=== TEXT SEGMENT ===

Two-bar reversal pattern where two consecutive candles share an extreme. Tweezer Top: matched highs at the top of an uptrend (bearish reversal); Tweezer Bottom: matched lows at the bottom of a downtrend (bullish reversal). Visualises rejection of a level.

Quick reference

ItemValue
FamilyCandlestick Patterns
Input typeCandle
Output typef64+1.0 Bottom, -1.0 Top, 0.0 otherwise
Output range{-1.0, 0.0, +1.0}
Default parameterstolerance = 0.001 (10 bps relative)
Warmup period2
InterpretationReversal candidate signal at trend extremes

Formula

tol_high = tolerance · |prev.high|
tol_low  = tolerance · |prev.low|

tweezer_top    = |curr.high - prev.high| <= tol_high   ->  -1.0
tweezer_bottom = |curr.low  - prev.low|  <= tol_low    ->  +1.0
both           = -> +1.0 (bottom wins by convention)
otherwise      = 0.0

See crates/wickra-core/src/indicators/tweezer.rs.

Parameters

NameTypeDefaultConstraintDescription
tolerancef640.001finite, [0, 1)Relative tolerance for matching extremes (1.0 = 100%).

Tweezer::new returns Error::InvalidPeriod for out-of-range tolerance.

Signed ±1 encoding

This pattern already emits the uniform candlestick sign convention shared across the family — +1.0 bullish, −1.0 bearish, 0.0 no pattern — so it drops straight into a machine-learning feature matrix where the bullish and bearish variants of the pattern occupy a single dimension.

=== DATA ===

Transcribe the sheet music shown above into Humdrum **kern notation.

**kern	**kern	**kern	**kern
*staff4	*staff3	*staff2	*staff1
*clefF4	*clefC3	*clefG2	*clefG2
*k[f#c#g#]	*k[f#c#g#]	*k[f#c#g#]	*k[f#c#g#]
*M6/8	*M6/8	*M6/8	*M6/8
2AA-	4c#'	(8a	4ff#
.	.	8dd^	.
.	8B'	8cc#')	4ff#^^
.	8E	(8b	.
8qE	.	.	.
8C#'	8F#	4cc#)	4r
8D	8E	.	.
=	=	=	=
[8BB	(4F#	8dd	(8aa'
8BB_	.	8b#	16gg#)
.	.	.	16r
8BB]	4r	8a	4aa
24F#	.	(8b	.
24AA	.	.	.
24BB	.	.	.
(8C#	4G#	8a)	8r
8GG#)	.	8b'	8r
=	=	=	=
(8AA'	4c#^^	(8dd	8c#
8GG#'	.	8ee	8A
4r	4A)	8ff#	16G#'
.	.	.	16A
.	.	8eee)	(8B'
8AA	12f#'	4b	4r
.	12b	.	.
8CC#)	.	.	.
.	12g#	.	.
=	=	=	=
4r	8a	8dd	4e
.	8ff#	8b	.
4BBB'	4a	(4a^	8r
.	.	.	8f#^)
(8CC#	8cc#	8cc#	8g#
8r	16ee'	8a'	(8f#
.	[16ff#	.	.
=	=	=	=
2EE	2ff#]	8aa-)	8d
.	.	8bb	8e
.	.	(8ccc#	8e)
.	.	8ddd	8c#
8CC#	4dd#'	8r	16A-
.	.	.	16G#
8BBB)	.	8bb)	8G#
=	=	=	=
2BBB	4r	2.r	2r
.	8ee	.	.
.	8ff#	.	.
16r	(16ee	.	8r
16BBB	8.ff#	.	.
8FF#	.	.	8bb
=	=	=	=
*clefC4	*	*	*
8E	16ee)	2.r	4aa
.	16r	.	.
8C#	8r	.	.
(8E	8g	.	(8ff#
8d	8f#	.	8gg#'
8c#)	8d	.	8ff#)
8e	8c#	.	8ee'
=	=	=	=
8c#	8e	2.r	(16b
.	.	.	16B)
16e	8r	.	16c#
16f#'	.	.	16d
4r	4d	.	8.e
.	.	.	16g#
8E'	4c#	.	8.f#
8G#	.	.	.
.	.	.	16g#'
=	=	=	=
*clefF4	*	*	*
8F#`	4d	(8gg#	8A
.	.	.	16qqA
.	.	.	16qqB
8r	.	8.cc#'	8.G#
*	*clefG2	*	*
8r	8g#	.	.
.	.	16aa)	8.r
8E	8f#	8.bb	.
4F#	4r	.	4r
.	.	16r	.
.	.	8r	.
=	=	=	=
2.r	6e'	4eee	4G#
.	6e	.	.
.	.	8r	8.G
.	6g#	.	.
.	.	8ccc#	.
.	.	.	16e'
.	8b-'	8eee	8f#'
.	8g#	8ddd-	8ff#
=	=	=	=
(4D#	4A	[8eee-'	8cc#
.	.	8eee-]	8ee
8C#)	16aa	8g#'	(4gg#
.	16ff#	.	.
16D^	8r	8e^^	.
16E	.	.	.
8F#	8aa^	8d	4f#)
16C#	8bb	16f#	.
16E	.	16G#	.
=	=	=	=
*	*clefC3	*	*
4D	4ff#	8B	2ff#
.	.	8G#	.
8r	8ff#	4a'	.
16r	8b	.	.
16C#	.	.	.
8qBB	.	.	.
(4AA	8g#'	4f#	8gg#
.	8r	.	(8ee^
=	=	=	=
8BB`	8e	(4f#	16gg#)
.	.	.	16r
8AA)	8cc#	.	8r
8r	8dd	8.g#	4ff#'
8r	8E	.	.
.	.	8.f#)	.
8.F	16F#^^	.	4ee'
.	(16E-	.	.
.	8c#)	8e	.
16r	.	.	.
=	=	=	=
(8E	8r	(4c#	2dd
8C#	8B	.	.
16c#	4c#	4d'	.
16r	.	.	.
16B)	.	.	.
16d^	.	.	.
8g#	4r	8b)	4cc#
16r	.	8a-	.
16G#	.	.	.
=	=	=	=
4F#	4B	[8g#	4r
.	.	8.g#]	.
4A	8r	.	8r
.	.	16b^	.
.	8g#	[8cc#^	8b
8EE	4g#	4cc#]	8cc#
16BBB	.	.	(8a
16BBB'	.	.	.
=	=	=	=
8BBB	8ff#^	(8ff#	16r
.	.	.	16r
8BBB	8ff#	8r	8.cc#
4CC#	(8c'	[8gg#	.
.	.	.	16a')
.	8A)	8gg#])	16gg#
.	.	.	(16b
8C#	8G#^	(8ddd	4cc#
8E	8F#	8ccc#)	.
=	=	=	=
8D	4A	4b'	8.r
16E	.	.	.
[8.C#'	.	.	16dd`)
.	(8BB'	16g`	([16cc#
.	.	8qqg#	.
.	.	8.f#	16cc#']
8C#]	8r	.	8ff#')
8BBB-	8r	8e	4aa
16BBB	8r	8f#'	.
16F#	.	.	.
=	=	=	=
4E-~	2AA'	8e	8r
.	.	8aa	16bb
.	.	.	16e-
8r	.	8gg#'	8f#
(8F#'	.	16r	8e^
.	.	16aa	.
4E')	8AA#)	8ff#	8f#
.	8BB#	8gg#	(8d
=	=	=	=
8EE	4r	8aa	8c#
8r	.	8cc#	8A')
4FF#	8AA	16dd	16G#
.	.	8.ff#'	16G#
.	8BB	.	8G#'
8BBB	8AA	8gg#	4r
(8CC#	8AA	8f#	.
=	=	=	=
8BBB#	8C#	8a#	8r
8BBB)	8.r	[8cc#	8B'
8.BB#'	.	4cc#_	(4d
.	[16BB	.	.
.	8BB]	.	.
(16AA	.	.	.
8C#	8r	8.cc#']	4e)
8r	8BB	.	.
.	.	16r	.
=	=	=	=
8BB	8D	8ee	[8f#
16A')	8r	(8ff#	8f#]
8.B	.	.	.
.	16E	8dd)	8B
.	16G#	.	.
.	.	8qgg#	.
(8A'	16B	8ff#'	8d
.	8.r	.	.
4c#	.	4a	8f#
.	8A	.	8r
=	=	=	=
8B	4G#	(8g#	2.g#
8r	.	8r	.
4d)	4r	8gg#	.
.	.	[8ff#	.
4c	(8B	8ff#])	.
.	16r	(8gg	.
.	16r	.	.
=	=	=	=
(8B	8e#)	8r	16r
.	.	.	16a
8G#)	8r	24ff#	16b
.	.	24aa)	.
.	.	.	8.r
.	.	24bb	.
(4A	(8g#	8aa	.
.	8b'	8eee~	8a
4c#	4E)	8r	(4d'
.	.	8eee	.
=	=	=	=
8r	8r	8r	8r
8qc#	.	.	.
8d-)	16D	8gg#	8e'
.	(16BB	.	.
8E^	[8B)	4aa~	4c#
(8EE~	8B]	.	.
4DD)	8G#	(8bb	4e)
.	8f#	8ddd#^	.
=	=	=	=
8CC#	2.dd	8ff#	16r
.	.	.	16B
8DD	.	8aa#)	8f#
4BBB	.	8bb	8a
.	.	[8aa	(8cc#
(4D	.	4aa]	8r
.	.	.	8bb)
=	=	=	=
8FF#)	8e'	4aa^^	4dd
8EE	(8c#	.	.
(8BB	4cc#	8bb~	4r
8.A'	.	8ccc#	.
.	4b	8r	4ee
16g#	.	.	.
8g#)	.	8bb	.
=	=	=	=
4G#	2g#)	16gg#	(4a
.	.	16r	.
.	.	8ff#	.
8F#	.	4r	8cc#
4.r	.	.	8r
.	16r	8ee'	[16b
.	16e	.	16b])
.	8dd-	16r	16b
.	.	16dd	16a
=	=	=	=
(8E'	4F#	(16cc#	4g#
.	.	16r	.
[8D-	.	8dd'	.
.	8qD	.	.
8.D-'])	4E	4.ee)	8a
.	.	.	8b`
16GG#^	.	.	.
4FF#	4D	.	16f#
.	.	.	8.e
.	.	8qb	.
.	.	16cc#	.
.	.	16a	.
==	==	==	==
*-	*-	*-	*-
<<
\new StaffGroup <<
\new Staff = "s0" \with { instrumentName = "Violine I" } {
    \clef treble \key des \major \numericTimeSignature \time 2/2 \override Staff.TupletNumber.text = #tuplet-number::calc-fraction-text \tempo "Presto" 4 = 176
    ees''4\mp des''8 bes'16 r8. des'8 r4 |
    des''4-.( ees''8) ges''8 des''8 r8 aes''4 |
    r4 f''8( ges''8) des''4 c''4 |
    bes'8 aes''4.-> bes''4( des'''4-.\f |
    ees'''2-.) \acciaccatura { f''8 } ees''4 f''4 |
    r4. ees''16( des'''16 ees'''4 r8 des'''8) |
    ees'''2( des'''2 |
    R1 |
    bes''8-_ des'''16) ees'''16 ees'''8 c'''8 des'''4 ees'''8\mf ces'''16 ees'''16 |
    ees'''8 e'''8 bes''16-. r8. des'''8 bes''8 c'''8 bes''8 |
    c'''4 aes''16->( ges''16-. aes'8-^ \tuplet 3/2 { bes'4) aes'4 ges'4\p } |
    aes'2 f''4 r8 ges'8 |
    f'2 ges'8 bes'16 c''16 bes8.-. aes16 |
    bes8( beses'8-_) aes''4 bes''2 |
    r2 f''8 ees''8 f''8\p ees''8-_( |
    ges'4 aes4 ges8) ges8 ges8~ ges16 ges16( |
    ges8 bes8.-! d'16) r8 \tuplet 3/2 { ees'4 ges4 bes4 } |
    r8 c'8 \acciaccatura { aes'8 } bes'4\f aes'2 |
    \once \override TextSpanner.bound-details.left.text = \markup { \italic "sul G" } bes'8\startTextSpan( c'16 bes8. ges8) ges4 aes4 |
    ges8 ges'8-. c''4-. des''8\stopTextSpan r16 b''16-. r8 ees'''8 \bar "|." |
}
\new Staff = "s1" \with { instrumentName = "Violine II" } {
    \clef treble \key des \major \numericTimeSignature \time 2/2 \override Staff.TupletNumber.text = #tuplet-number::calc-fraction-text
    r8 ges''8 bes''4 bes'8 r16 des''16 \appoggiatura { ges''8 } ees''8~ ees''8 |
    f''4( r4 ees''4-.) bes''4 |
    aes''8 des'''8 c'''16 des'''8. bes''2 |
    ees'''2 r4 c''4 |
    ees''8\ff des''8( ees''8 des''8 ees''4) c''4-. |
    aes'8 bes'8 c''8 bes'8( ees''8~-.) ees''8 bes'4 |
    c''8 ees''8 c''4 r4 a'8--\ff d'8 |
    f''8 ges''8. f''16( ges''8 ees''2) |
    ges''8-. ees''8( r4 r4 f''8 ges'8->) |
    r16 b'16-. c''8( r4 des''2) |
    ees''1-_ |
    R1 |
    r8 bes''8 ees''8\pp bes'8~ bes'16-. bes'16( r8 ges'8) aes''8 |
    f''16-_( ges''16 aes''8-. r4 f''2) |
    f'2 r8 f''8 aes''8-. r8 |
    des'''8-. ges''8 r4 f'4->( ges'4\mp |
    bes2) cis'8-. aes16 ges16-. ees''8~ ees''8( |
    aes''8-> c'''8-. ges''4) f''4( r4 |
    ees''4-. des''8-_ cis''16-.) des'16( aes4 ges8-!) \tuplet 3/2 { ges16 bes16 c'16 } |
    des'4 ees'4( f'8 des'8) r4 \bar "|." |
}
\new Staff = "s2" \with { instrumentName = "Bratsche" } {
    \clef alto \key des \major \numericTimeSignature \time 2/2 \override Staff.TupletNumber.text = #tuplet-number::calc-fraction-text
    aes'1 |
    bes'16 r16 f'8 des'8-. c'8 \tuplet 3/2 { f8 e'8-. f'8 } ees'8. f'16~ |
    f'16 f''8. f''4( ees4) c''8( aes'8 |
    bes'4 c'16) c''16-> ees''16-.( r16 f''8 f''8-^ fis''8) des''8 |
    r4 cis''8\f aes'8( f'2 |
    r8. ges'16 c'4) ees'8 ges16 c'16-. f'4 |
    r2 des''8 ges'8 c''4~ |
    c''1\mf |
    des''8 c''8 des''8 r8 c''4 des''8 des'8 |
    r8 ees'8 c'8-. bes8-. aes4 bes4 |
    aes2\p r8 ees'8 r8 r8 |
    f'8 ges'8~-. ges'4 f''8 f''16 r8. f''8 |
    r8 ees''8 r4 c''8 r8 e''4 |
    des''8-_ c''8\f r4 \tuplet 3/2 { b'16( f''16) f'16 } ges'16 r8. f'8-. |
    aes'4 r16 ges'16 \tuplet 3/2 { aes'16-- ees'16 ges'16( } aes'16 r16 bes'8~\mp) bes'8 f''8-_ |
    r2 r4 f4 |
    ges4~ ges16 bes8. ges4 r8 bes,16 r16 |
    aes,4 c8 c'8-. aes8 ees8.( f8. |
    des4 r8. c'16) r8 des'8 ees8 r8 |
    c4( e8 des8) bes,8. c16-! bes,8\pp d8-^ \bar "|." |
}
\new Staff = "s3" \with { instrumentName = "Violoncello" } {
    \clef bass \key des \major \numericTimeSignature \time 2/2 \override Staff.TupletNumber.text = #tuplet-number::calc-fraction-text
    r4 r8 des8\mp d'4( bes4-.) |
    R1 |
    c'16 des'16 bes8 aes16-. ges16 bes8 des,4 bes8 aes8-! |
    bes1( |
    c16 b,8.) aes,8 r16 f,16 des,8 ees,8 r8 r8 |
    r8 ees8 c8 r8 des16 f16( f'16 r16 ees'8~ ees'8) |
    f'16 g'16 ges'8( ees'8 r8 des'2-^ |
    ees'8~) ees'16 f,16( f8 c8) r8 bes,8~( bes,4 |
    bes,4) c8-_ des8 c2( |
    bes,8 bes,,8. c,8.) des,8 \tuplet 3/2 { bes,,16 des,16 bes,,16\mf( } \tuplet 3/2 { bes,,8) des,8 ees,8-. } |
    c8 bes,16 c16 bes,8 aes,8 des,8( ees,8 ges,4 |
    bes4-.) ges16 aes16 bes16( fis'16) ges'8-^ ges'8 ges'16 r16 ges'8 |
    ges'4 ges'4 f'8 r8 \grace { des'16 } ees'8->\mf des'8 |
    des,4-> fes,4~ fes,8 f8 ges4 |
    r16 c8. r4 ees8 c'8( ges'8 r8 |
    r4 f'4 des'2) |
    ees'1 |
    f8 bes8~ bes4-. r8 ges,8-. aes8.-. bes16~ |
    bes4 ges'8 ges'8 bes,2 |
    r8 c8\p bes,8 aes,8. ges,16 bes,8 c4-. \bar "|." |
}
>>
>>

===

## [PROBLEM REQUIREMENTS]
In the tweezer pattern reference, what value is output when a tweezer top and a tweezer bottom are both matched on the same pair of candles?

## [OUTPUT OF THE TASK]
+1.0, since the bottom wins by convention.